People working on the Swift project may be found in the #openstack-swift channel on OFTC during working hours in their timezone. The channel is logged, so if you ask a question when no one is around, you can check the log to see if it’s been answered: http://eavesdrop.openstack.org/irclogs/%23openstack-swift/

weekly meeting

This is a Swift team meeting. The discussion in this meeting is about all things related to the Swift project:

mailing list

We use the openstack-discuss@lists.openstack.org mailing list for asynchronous discussions or to communicate with other OpenStack teams. Use the prefix [swift] in your subject line (it’s a high-volume list, so most people use email filters).

More information about the mailing list, including how to subscribe and read the archives, can be found at: http://lists.openstack.org/cgi-bin/mailman/listinfo/openstack-discuss

Contacting the Core Team

The swift-core team is an active group of contributors who are responsible for directing and maintaining the Swift project. As a new contributor, your interaction with this group will be mostly through code reviews, because only members of swift-core can approve a code change to be merged into the code repository. But the swift-core team also spend time on IRC so feel free to drop in to ask questions or just to meet us.

Note

Although your contribution will require reviews by members of swift-core, these aren’t the only people whose reviews matter. Anyone with a gerrit account can post reviews, so you can ask other developers you know to review your code … and you can review theirs. (A good way to learn your way around the codebase is to review other people’s patches.)

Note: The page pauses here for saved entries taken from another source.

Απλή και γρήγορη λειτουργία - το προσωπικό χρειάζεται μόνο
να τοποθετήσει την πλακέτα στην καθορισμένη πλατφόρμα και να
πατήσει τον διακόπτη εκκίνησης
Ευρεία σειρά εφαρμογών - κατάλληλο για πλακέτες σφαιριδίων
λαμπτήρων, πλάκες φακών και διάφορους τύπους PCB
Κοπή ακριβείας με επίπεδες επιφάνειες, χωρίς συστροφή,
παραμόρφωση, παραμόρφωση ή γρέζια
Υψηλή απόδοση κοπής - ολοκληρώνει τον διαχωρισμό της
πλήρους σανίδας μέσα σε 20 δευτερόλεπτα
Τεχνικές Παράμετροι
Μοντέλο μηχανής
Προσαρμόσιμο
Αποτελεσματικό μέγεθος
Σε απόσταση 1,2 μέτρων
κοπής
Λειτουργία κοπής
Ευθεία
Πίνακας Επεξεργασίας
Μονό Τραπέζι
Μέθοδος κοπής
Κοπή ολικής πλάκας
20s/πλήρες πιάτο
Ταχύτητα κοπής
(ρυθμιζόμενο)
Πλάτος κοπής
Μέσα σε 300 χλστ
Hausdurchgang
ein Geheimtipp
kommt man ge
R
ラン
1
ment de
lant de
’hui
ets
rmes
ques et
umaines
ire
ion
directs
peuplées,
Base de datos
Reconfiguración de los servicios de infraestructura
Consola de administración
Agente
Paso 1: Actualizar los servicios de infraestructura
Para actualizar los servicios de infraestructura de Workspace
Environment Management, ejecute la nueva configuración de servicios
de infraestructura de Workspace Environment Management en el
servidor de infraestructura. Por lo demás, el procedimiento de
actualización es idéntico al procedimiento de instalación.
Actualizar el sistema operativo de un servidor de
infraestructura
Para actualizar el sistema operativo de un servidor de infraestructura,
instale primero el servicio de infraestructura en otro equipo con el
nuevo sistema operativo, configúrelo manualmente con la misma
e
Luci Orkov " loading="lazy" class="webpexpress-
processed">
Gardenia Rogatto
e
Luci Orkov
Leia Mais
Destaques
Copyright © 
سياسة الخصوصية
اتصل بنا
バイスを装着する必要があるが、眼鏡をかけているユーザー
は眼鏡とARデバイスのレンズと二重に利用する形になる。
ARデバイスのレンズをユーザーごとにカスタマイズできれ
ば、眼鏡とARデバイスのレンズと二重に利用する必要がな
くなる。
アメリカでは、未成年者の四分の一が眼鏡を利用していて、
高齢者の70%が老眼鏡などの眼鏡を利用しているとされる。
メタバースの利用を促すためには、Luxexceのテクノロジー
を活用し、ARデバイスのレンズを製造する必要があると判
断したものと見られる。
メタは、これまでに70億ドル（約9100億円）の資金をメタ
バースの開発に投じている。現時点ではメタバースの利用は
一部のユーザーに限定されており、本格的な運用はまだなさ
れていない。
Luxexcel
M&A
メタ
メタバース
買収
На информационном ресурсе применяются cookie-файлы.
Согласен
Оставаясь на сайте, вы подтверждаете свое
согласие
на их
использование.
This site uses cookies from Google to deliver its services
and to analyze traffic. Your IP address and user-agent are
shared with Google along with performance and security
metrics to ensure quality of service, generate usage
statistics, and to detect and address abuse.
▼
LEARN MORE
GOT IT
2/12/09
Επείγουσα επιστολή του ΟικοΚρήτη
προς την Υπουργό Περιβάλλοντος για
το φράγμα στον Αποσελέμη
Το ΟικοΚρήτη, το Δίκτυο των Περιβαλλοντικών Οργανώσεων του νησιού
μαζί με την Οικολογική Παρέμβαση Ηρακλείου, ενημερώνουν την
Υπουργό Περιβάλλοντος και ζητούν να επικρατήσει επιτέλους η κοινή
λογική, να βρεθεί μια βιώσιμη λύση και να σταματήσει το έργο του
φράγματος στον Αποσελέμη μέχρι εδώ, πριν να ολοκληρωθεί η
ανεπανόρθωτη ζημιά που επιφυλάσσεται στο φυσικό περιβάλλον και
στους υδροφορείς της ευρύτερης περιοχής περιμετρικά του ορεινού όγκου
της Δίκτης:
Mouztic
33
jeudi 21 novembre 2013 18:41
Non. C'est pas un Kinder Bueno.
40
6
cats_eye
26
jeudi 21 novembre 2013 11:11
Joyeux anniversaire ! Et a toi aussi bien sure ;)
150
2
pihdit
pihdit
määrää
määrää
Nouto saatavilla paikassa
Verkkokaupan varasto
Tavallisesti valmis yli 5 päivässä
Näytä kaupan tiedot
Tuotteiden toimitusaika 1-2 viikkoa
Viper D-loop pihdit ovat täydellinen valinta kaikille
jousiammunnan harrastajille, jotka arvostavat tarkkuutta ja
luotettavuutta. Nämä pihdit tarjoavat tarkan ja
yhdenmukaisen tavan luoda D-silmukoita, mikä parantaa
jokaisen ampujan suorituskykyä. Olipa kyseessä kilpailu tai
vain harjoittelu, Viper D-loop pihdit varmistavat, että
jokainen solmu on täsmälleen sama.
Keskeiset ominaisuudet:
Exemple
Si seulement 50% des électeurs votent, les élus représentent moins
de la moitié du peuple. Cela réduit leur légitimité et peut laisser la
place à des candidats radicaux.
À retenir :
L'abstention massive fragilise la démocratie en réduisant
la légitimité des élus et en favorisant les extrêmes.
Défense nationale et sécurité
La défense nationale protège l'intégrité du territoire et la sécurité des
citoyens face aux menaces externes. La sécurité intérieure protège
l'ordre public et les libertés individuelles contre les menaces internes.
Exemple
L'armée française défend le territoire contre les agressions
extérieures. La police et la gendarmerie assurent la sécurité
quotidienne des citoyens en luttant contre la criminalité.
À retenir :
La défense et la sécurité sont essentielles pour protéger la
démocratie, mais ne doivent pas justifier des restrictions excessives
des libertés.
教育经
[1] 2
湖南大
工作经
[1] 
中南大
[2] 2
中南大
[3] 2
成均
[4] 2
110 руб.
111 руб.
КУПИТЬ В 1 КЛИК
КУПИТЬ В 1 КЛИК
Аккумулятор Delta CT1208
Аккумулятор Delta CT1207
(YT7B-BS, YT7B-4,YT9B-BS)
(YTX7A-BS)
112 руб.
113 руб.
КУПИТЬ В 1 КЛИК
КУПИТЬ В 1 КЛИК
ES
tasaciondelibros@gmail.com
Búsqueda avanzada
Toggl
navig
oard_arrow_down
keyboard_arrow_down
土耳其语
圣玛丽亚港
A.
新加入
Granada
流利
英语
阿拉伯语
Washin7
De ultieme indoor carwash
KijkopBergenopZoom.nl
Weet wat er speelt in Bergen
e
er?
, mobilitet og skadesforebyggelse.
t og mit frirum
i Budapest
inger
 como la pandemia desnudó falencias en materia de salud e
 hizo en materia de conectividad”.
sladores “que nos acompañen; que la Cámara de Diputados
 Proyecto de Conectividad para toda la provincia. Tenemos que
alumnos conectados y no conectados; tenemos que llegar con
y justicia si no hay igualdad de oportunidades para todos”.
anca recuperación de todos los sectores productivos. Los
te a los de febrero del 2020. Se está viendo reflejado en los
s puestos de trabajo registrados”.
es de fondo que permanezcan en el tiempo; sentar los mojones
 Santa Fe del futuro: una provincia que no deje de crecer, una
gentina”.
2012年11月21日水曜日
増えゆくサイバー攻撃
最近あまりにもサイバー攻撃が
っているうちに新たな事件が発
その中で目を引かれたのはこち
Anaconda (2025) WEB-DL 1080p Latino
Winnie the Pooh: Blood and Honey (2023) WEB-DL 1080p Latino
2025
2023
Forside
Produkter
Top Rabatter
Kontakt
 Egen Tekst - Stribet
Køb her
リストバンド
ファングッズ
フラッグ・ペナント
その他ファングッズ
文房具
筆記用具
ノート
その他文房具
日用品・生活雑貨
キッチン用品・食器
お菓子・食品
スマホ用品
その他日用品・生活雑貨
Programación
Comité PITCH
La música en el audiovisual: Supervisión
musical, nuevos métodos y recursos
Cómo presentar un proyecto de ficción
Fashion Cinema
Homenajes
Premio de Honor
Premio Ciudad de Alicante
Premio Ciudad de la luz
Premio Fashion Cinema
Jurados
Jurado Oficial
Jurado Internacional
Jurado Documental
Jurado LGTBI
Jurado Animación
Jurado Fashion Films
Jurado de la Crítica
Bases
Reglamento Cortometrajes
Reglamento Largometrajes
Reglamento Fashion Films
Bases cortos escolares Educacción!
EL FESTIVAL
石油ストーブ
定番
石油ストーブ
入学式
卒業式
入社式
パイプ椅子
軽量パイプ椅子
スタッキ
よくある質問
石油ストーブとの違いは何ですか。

If you’re thinking, “I’m new at this, how can I possibly provide a helpful review?”, take a look at How to Review Changes the OpenStack Way.

Or for more specifically in a Swift context read Review Guidelines

You can learn more about the role of core reviewers in the OpenStack governance documentation: https://docs.openstack.org/contributors/common/governance.html#core-reviewer

The membership list of swift-core is maintained in gerrit: https://review.opendev.org/#/admin/groups/24,members

You can also find the members of the swift-core team at the Swift weekly meetings.

Getting Your Patch Merged

Understanding how reviewers review and what they look for will help getting your code merged. See Swift Review Guidelines for how we review code.

Keep in mind that reviewers are also human; if something feels stalled, then come and poke us on IRC or add it to our meeting agenda.

Project Team Lead Duties

All common PTL duties are enumerated in the PTL guide.